TASKS.
#1 In the forum post about caching with Spark Connect, what Spark version is the poster using?
#2 Continue the forum post about Spark Connect ignoring cache on a JDBC read, picking up right after its last line.

PASSAGE PROVIDED.
BEGIN

I am trying to test spark-connect from python. Spark version is 3.5.0. I deployed standalone spark-cluster on few nodes and deploy spark-connect. When i do:
In [133]: df = spark.range(15)
In [134]: df.is_cached
Out[134]: False
In [135]: df.cache()
Out[135]: DataFrame[id: bigint]
In [136]: df.is_cached
Out[136]: True
it works fine.
But when i use jdbc-relation .cache() or .persist are ignored.
def fetch_table(spark, table_name: str):
return (
spark.read
.format("jdbc")
.option("url", PG_DSN)
.option('user', options["user"])
.option('password', options["password"])
.option("driver", "org.postgresql.Driver")
.option("fetchsize", 1_000_000)
.option('dbtable', table_name)
.load()
)
loc = fetch_table(spark, 'loc')

END

DATA UNDER STUDY.
BEGIN

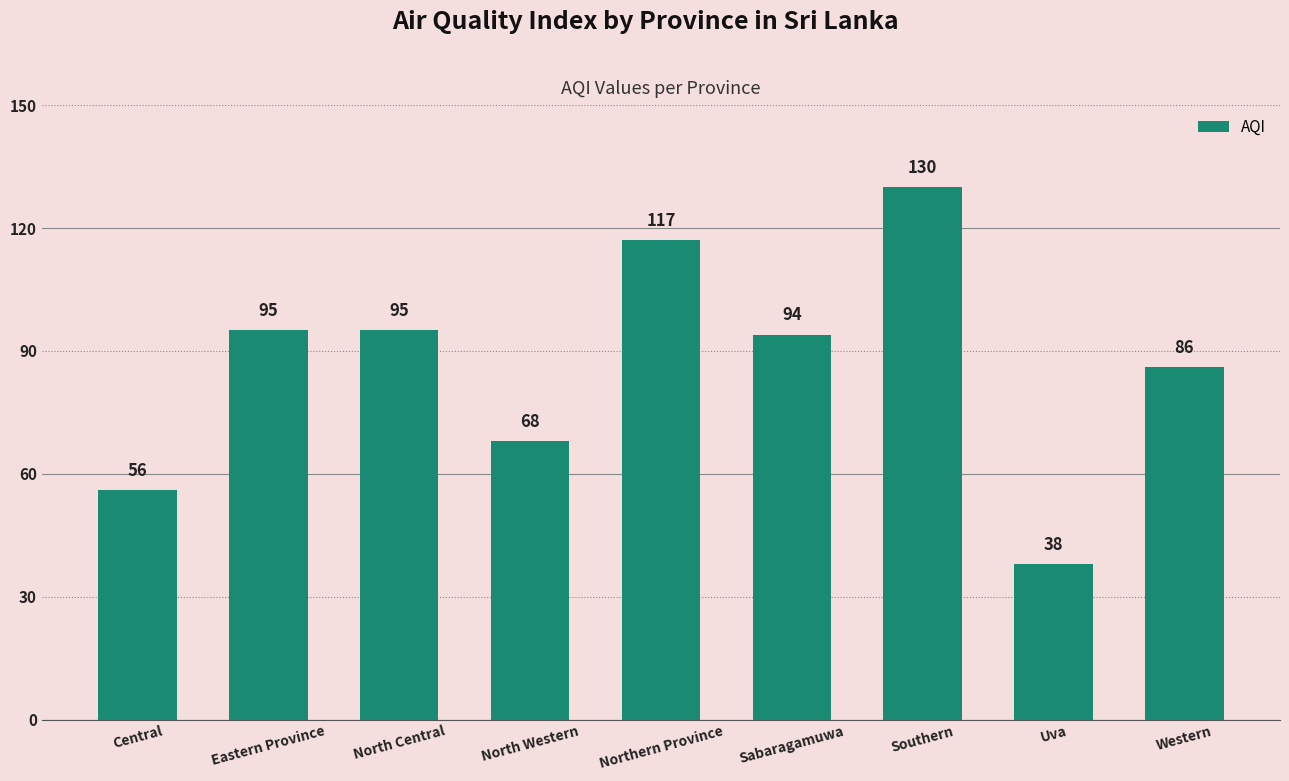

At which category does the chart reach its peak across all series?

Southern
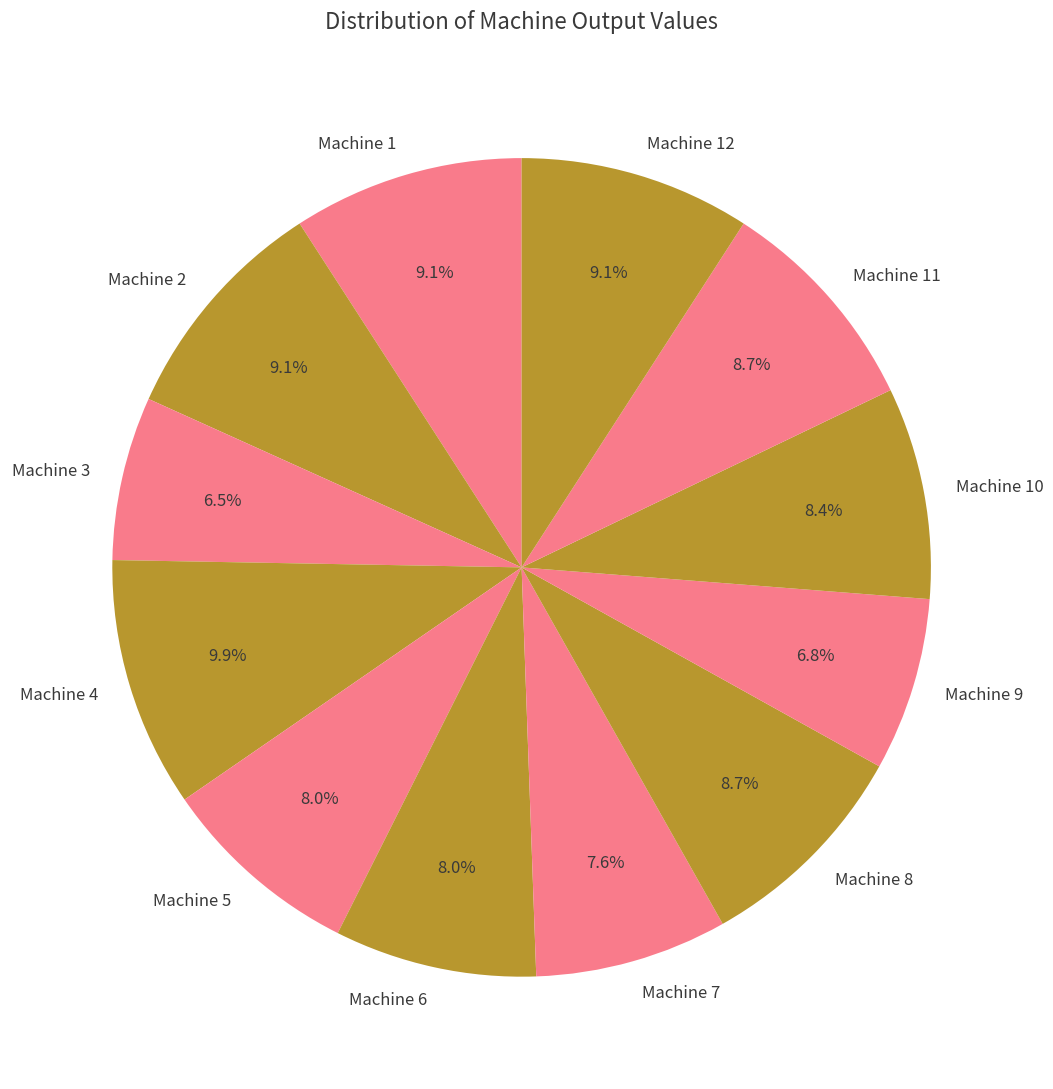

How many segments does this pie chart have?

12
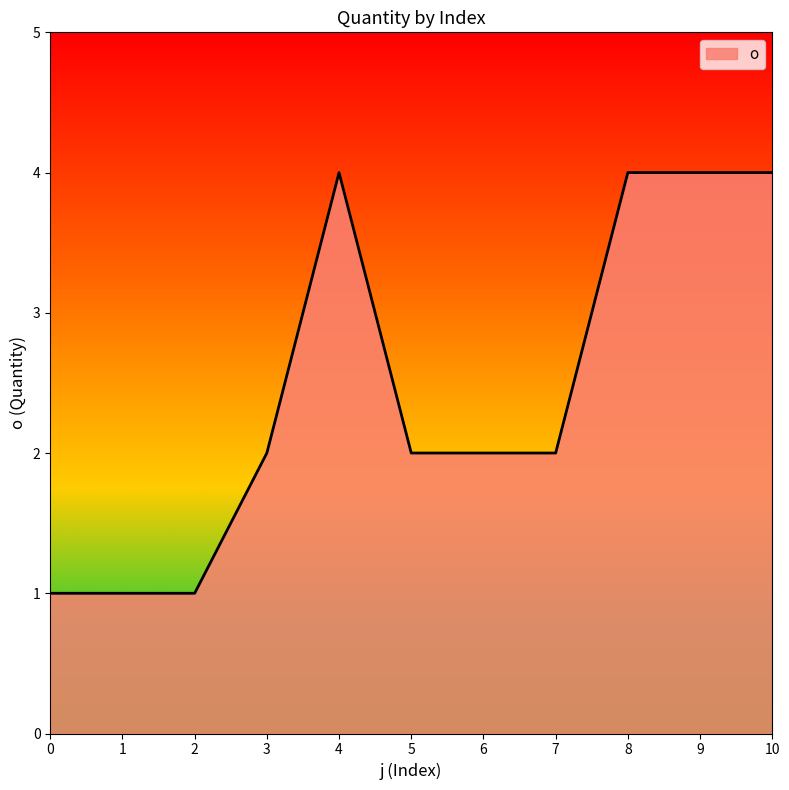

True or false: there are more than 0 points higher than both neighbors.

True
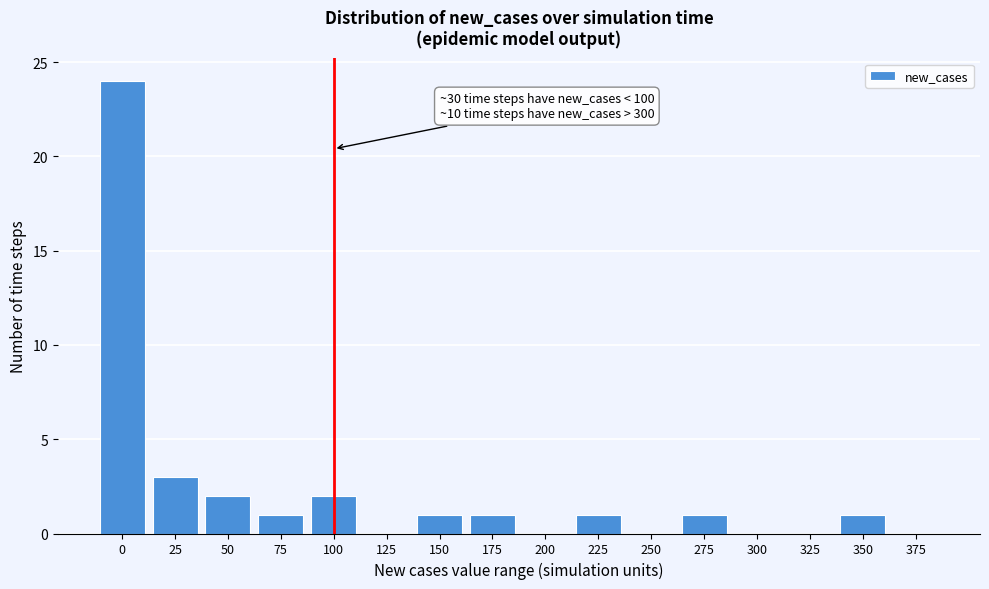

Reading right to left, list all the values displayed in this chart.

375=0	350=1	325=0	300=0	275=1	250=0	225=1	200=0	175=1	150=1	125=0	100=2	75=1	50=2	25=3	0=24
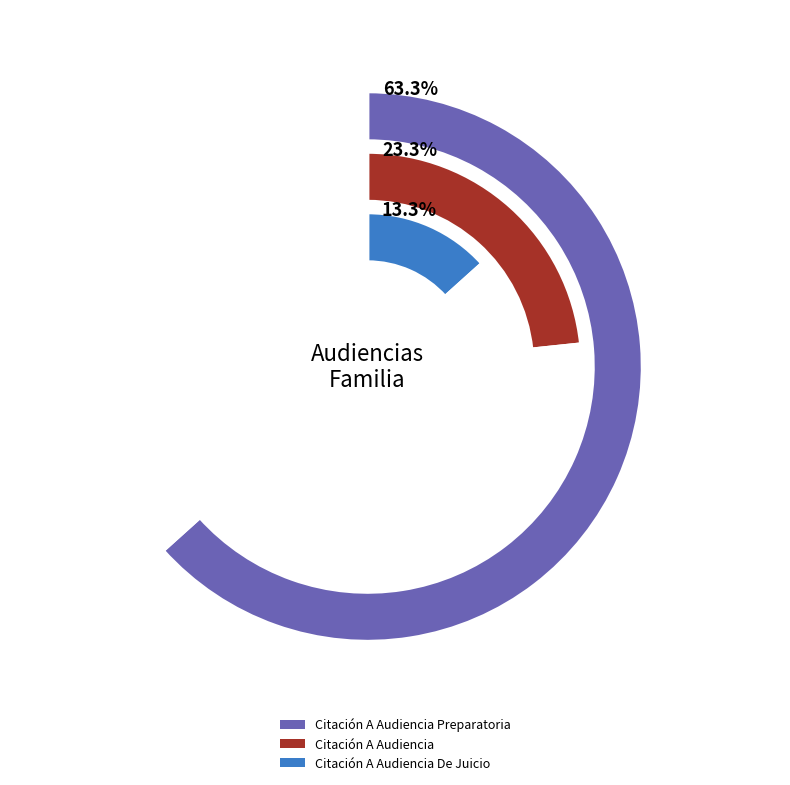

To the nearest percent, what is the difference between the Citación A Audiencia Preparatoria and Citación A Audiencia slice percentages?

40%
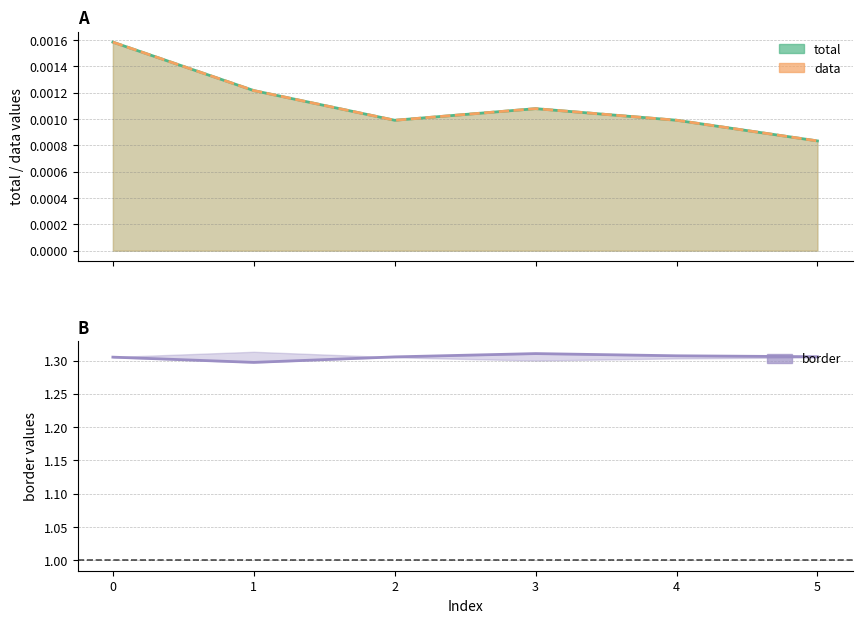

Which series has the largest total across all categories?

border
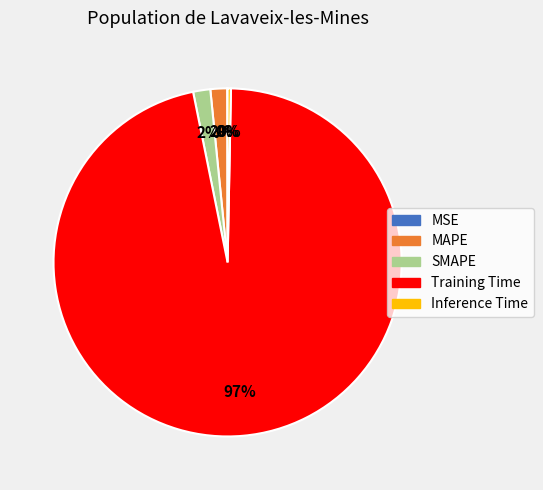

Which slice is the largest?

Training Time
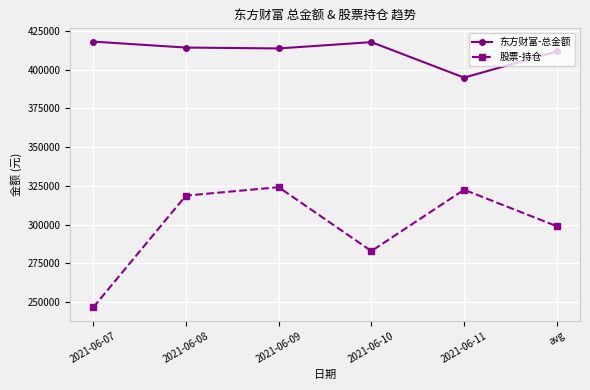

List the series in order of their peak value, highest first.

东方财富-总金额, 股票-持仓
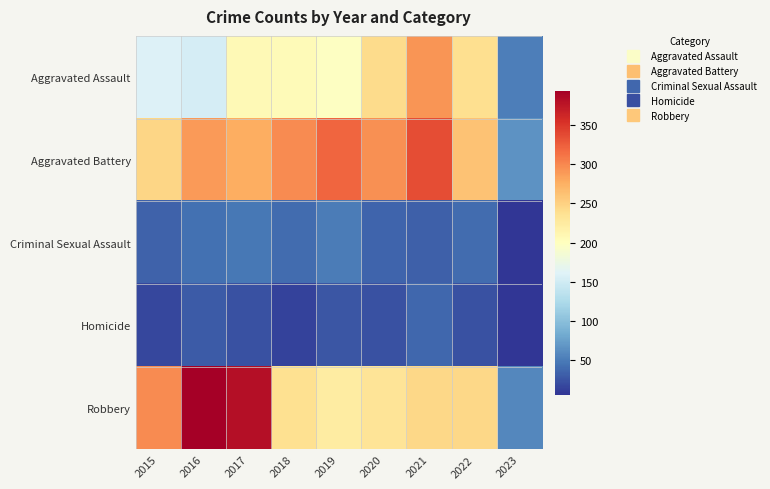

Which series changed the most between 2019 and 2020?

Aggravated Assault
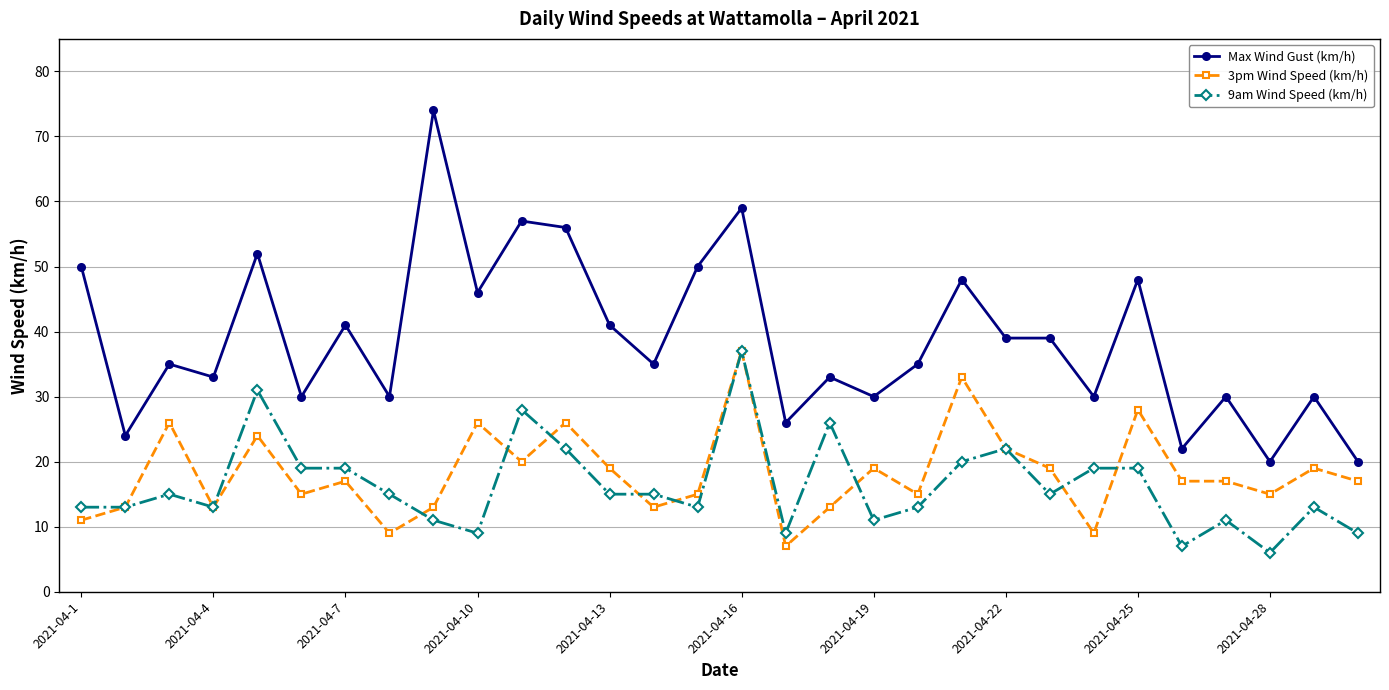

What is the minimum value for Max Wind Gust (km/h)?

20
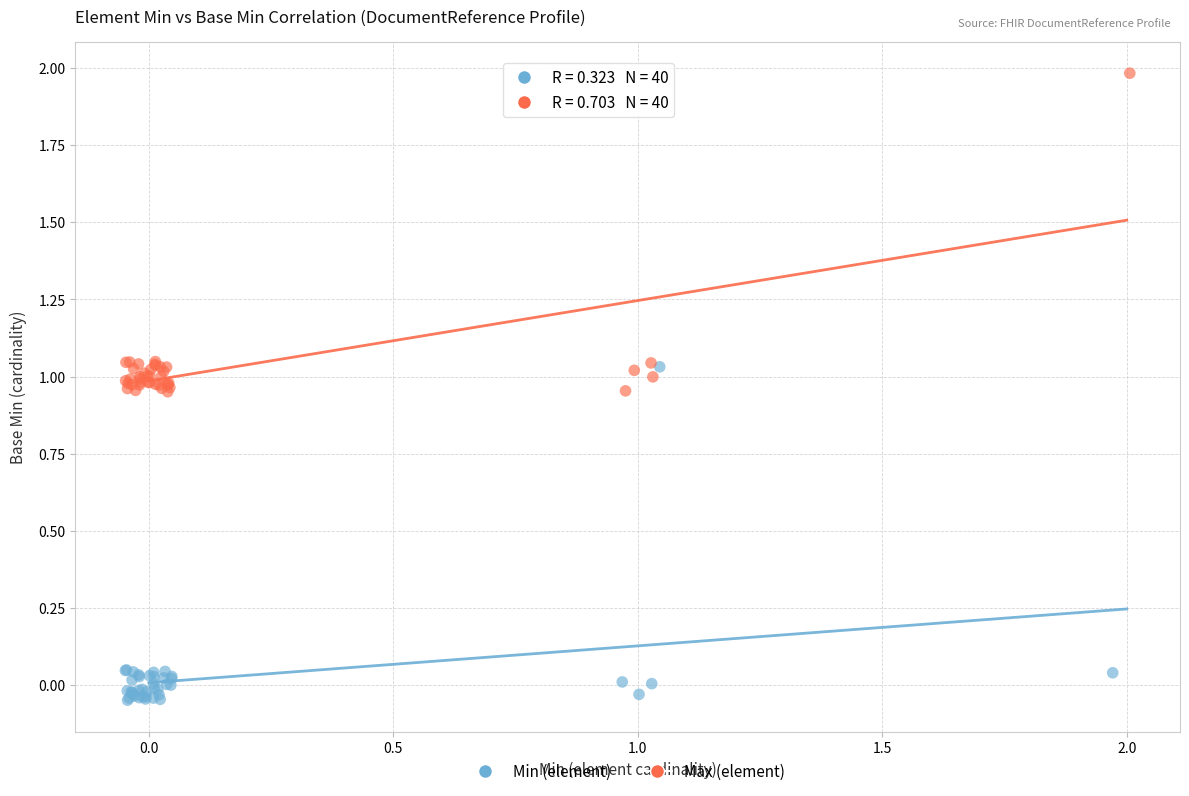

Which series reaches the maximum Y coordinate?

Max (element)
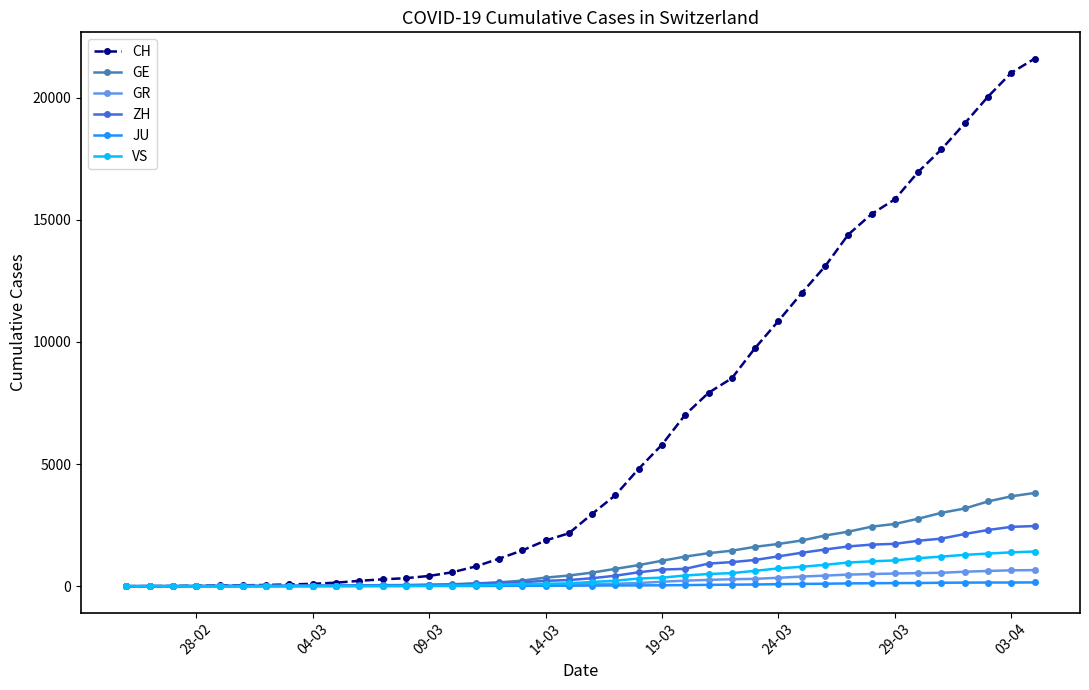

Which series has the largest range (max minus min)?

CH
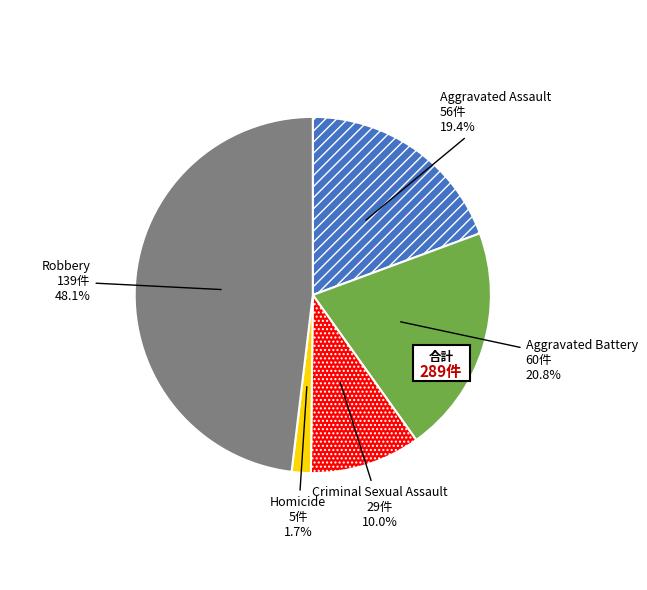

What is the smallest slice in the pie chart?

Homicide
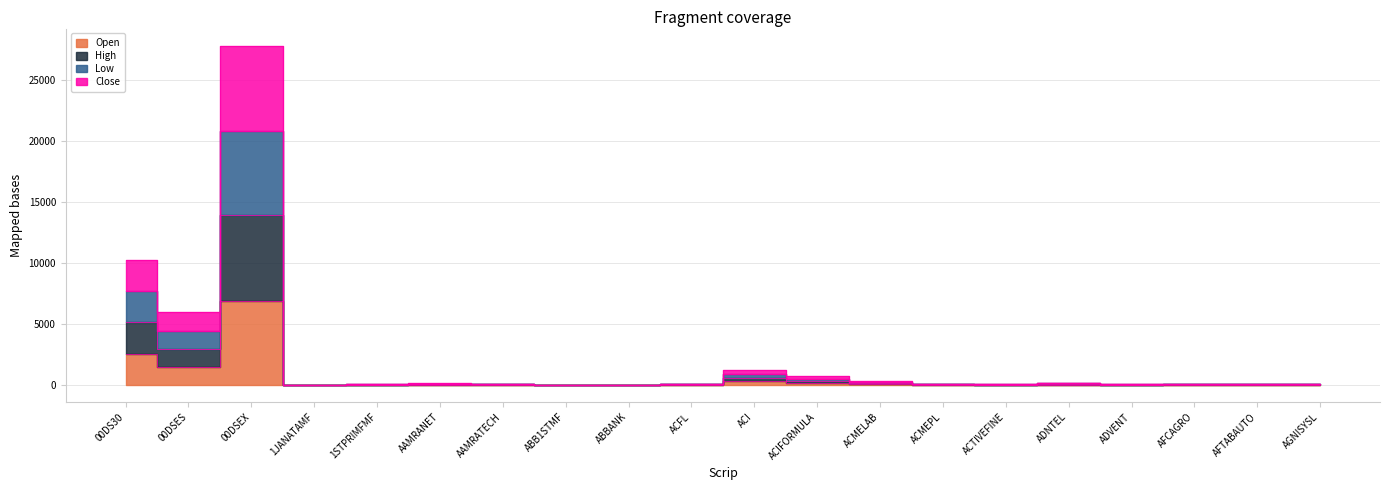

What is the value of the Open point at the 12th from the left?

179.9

END

RESPONSES TO THE TASKS.
#1 3.5.0

#2
In [137]: loc = fetch_table(spark, 'loc')
In [138]: loc.is_cached
Out[138]: False
In [139]: loc.cache()
Out[139]: DataFrame[code: string, loc_type: int]
In [140]: loc.is_cached
Out[140]: False
In [141]: loc.persist()
Out[141]: DataFrame[code: string, loc_type: int]
In [142]: loc.storageLevel
Out[142]: StorageLevel(False, False, False, False, 1)
When i tested it without spark-connect it works fine. Cache and persist marked as supported by spark-connect.
Any ideas why doesnot it work?